Publishing the standard through the HL7 FHIR technology demonstrated to EHR vendors and regulatory agencies the stability of HL7, an essential requirement for its incorporation into software.

EHR vendors and others are engaged in the CodeX HL7 FHIR Accelerator to design projects to expand and/or modify mCODE. Their creativity and innovativeness via the external advisory mCODE council and/or CodeX will be encouraged to help mCODE reach its full potential.

As part of CodeX, the Community of Practice, an open forum for end users, was established to provide regular updates about mCODE-related initiatives and use cases to solicit in-progress input, according to Robert S. Miller, MD, medical director of CancerLinQ and an author of the mCODE review.

For mCODE to be embraced by all stakeholders, there should be no additional regulations. By engaging stakeholders in an enterprise that supports innovation and collaboration – without additional regulation – mCODE could maximize the potential of EHRs that, until now, have assisted us only marginally in accomplishing those goals.

mCODE is a joint venture of ASCO/CancerLinQ, the Alliance for Clinical Trials in Oncology Foundation, the MITRE Corporation, the American Society for Radiation Oncology, and the Society of Surgical Oncology.
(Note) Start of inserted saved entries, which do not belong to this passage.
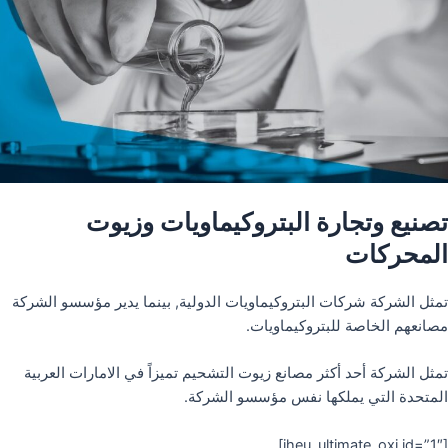
تصنيع وتجارة البتروكيماويات وزيوت
المحركات
تمثل الشركة شركات البتروكيماويات الدولية, بينما يدير مؤسسو الشركة
مصانعهم الخاصة للبتروكيماويات.
تمثل الشركة أحد أكثر مصانع زيوت التشحيم تميزاً في الامارات العربية
المتحدة التي يملكها نفس مؤسسو الشركة.
[iheu_ultimate_oxi id=”1″]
Dr. Osterman disclosed a grant from the National Cancer Institute and relationships with Infostratix, eHealth, AstraZeneca, Outcomes Insights, Biodesix, MD Outlook, GenomOncology, Cota Healthcare, GE Healthcare, and Microsoft. Dr. Miller and the third review author disclosed no conflicts of interest.

Dr. Lyss was a community-based medical oncologist and clinical researcher for more than 35 years before his recent retirement. His clinical and research interests were focused on breast and lung cancers, as well as expanding clinical trial access to medically underserved populations. He is based in St. Louis. He has no conflicts of interest.